昂熱倒也是清楚。如果被那冰給碰到了,基本上就等同於要廢掉雙腳了,便也沒有管那麼多,直接一腳蹬在那怪物的身上跳了下去。
他運氣倒也算是好,下面竟然剛剛好有一個露天的泳池,就這樣接著泳池的緩衝,他並沒有受到多少的傷害。
反觀繪梨衣那邊,在使用出了自己的言靈之後,竟然感覺有些虛弱,隱約之間,她居然有一些要倒下去的趨勢。
就在這個時候,路明非出現在了他的身旁,他的眼中沒有一絲一毫的憤怒,也沒有一絲一毫的感情。
依舊還是先前那幅迷茫。雖然此刻的他好像找到了方向,但那又能怎樣呢?
路明非扶住了繪梨衣,然後目光掃射向了那高處的身影,那是被冰封住了的漆黑的巨龍。
直線的巨龍以這一種極快的速度向下墜落下來,路明非把慧麗一安撫好之後,直接右手握緊一把刀出現在了手中。
他也沒有管那麼多,他只是感覺那高高在上的漆黑身影墜落下來的那一刻,應該給他放點菸火。
於是乎,他的身形一閃出現在了那黑影即將落下的區域,手中的刀在此刻就好像擁有了靈魂一樣吼叫著。
路明非也感受到了他的興奮,握住刀的手愈加的緊了。
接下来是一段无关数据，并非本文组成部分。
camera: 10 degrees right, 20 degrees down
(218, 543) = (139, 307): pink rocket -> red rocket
隨後在他與那巨大的冰塊相互接觸的前一瞬間,一刀斬出那巨大的冰塊就是直接化為了兩半。
可是緊接著冰塊之下,那漆黑的液體之下浮現出來的卻是另一個身影,那依舊是一隻潔白無瑕的巨龍。
但那條龍的眼神當中竟然有一些清明,不過很快他的意識就好像是被什麼東西侵佔了一樣。原本的那次清明帶上了癲狂。
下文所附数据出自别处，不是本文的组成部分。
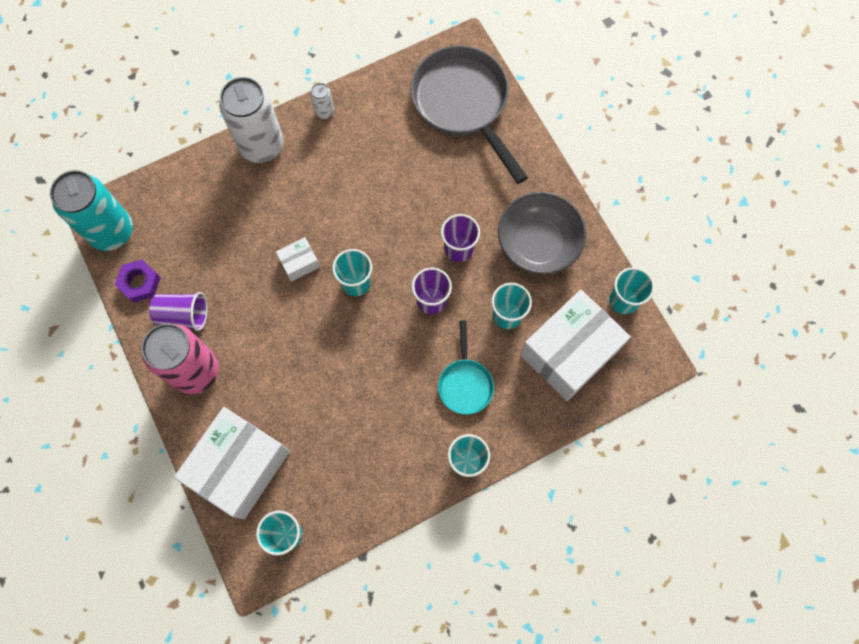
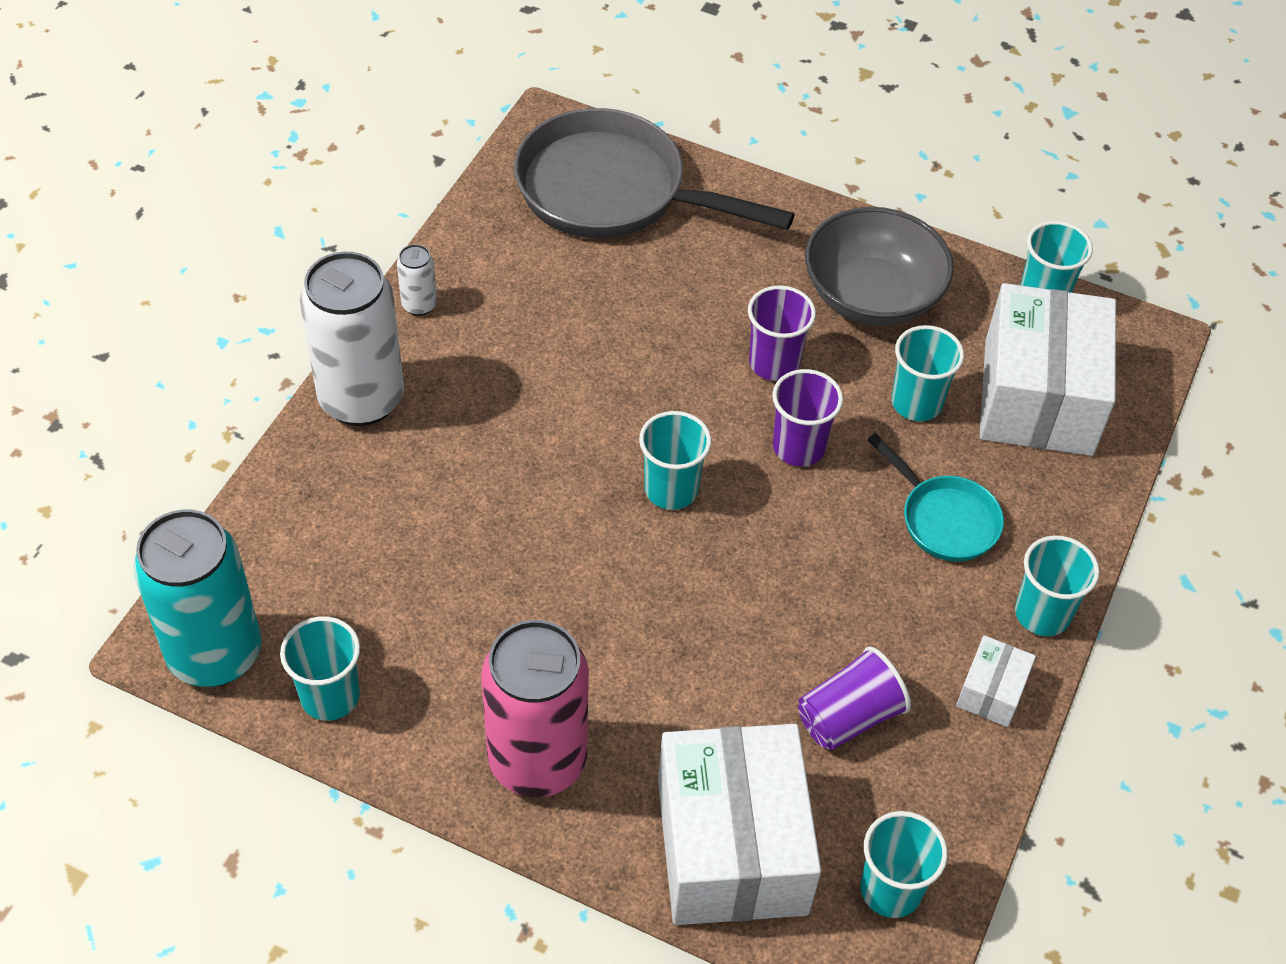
camera: 40 degrees left, 20 degrees down
(140, 283) = (330, 696): purple nut -> turquoise cup
(183, 315) = (444, 696): purple cup -> purple cup (848, 717)
(299, 263) = (563, 515): white box -> white box (991, 691)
路明非可沒有管那麼多,緊接著第2道斬擊也是向著那傢伙的方向斬了過去。
但緊接著那白色的巨龍竟直接化為了一道人類的身影,抬手之間就是把那道攻擊擋了下來。
隨後他的雙手化為利爪,直接敲響了路明非的脖子,眼神當中的癲狂不再掩飾。
緊接著,路明非也是在他的身後看到了無數個身影,他們正在這傢伙的身後慢慢調配著他的動作,一步又一步的想要將自己殺死。
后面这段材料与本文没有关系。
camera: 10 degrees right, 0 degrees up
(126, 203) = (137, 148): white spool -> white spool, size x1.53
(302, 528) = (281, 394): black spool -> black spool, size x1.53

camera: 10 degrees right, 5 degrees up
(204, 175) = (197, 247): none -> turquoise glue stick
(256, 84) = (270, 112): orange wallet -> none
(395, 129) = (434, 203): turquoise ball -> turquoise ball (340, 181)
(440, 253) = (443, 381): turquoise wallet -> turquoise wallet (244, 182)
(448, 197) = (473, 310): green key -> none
可想要殺死別人之前應該帶上被殺死的覺悟,若是連這種覺悟都沒有的話那等待他的終將會是死亡。
就是這句話所說的那樣,路明非的眼中那份癲狂也被釋放了出來。
此刻不應該叫他叫路明非他應該叫做路虛。
他可不管那傢伙掐著自己的脖子,鱗片嵌入自己的血肉當中,僅僅只是一腳踹在了那傢伙的肚子上。
最後也是伸手一抓,那把劍重新歸於自己手中。緊接著一個健步上前捅向那傢伙的胸口。
不過那刀卻沒有插進那傢伙的心臟,被鱗片死死的卡在了周圍,而那把刀也很快化為了龍頭的模樣直接向著他胸口的位置飼養了過去。
隨後路明非握住的位置變成了脊椎,只是他根本沒有管這些。既然這樣子的攻擊沒有辦法便也是向著周圍下達的命令。
“末世之王,當以死亡拯救蒼生。”
這句話是那麼的深奧,讓人一時之間竟然有一些聽不懂究竟是什麼意思。
但很快知道命令就好像是向世界宣告的指令一樣。
在路明非的眼中,那傢伙身後不斷閃現出來的虛影正在不斷的瓦解,融入到四周。
將原本在四周想要撲上來的怪物慢慢化為了原本的模樣。
但是路虛的動作依舊沒有停止,他拔出了那把劍,最後便是一腳踹在了那傢伙的腦袋上。
將樂家我踹出去幾米遠,但當他的腳上卻是粘上了一塊烏黑色的淤積物質。
他踢了踢腳,把自己腳上的那些東西給甩了開來,可很快那東西粘連到了周圍的物質上,竟是直接將它吞噬了。
重新化為了一種怪物。
“生命的法則?在掌管生命的人面前擺弄你那所謂的生命法則,不覺得像一個嬰兒在跟大人炫耀自己學會了走路嗎?”
路虛說著,便又是向著周圍下達了一道指令。
“不為世人所認可的生物啊,你本不應該存在於世,故吾賜汝等以死亡。”
緊接著那黑色的淤積物質也是緩緩的消散了開來,連帶只能怪物一起。
但是路虛的步伐並沒有減慢,他依舊向著那怪物的身邊走了過去。